▶ **Brief**
Reproduce the text of every item below, switching each "Economize" to "Poupe" and keeping everything else the same. Leave the pictures out.

▶ **Source records**
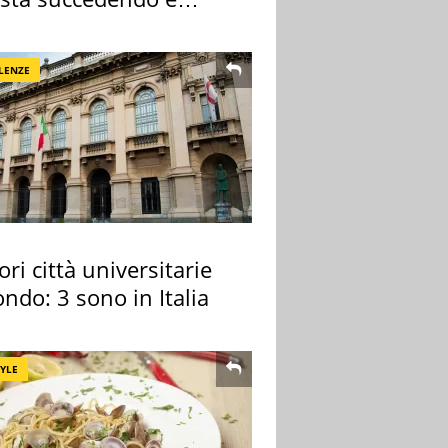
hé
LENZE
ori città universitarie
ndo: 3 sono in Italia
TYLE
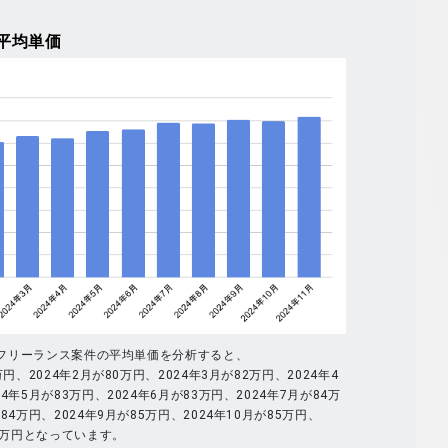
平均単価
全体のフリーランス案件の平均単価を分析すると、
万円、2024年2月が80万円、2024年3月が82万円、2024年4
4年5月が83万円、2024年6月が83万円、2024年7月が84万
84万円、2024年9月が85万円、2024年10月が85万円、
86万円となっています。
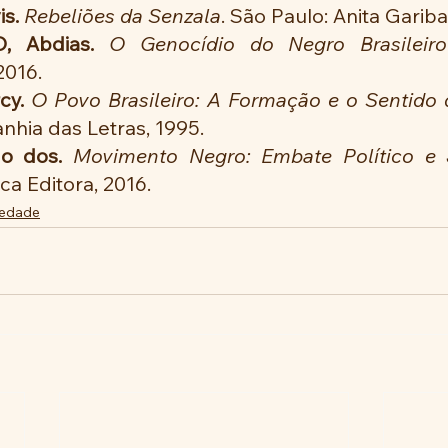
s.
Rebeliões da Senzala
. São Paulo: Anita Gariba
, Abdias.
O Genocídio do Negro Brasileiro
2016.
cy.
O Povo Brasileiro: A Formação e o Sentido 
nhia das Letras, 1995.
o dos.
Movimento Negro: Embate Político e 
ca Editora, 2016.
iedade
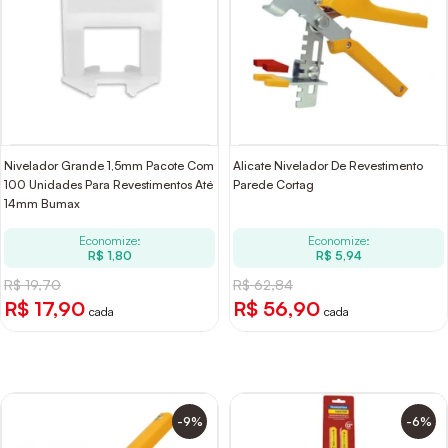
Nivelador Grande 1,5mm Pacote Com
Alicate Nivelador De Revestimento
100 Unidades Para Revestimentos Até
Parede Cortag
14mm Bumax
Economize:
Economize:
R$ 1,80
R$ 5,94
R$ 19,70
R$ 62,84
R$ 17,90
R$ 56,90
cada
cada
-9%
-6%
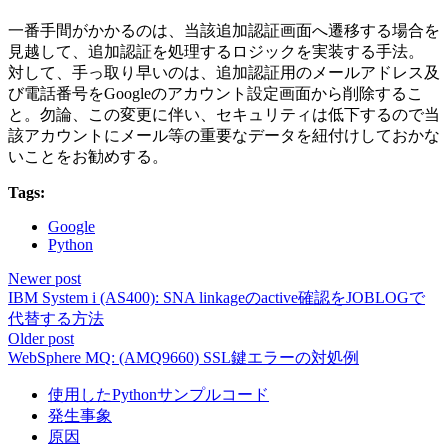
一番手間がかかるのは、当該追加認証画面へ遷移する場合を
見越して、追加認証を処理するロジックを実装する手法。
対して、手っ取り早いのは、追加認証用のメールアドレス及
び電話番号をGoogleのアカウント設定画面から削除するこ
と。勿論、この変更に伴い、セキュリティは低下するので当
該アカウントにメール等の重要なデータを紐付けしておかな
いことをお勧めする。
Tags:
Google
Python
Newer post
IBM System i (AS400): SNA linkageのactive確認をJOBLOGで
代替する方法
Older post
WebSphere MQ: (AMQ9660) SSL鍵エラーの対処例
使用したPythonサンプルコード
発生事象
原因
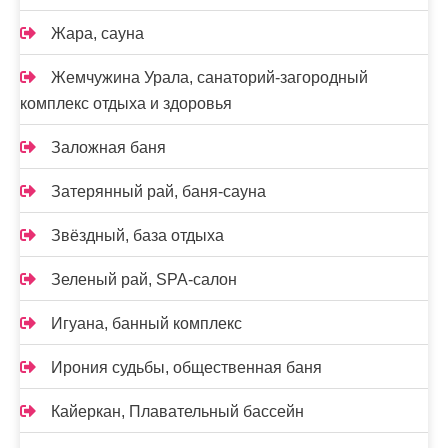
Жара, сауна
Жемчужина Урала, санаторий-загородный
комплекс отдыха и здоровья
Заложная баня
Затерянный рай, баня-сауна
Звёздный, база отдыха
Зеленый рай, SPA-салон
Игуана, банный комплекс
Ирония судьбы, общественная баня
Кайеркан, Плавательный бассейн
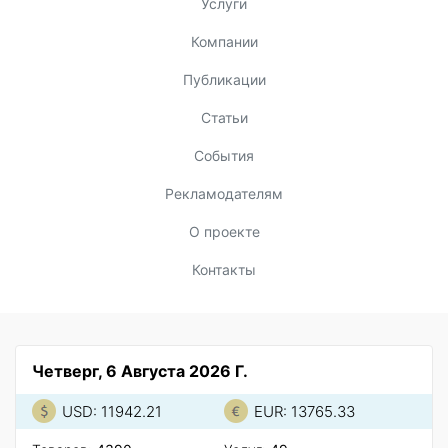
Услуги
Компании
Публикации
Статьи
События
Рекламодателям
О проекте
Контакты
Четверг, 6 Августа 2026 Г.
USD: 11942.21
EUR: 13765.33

▶ **Answer**
hé
LENZE
ori città universitarie
ndo: 3 sono in Italia
TYLE
平均単価
全体のフリーランス案件の平均単価を分析すると、
万円、2024年2月が80万円、2024年3月が82万円、2024年4
4年5月が83万円、2024年6月が83万円、2024年7月が84万
84万円、2024年9月が85万円、2024年10月が85万円、
86万円となっています。
s.
Rebeliões da Senzala
. São Paulo: Anita Gariba
, Abdias.
O Genocídio do Negro Brasileiro
2016.
cy.
O Povo Brasileiro: A Formação e o Sentido 
nhia das Letras, 1995.
o dos.
Movimento Negro: Embate Político e 
ca Editora, 2016.
iedade
Nivelador Grande 1,5mm Pacote Com
Alicate Nivelador De Revestimento
100 Unidades Para Revestimentos Até
Parede Cortag
14mm Bumax
Poupe:
Poupe:
R$ 1,80
R$ 5,94
R$ 19,70
R$ 62,84
R$ 17,90
R$ 56,90
cada
cada
-9%
-6%
一番手間がかかるのは、当該追加認証画面へ遷移する場合を
見越して、追加認証を処理するロジックを実装する手法。
対して、手っ取り早いのは、追加認証用のメールアドレス及
び電話番号をGoogleのアカウント設定画面から削除するこ
と。勿論、この変更に伴い、セキュリティは低下するので当
該アカウントにメール等の重要なデータを紐付けしておかな
いことをお勧めする。
Tags:
Google
Python
Newer post
IBM System i (AS400): SNA linkageのactive確認をJOBLOGで
代替する方法
Older post
WebSphere MQ: (AMQ9660) SSL鍵エラーの対処例
使用したPythonサンプルコード
発生事象
原因
Жара, сауна
Жемчужина Урала, санаторий-загородный
комплекс отдыха и здоровья
Заложная баня
Затерянный рай, баня-сауна
Звёздный, база отдыха
Зеленый рай, SPA-салон
Игуана, банный комплекс
Ирония судьбы, общественная баня
Кайеркан, Плавательный бассейн
Услуги
Компании
Публикации
Статьи
События
Рекламодателям
О проекте
Контакты
Четверг, 6 Августа 2026 Г.
USD: 11942.21
EUR: 13765.33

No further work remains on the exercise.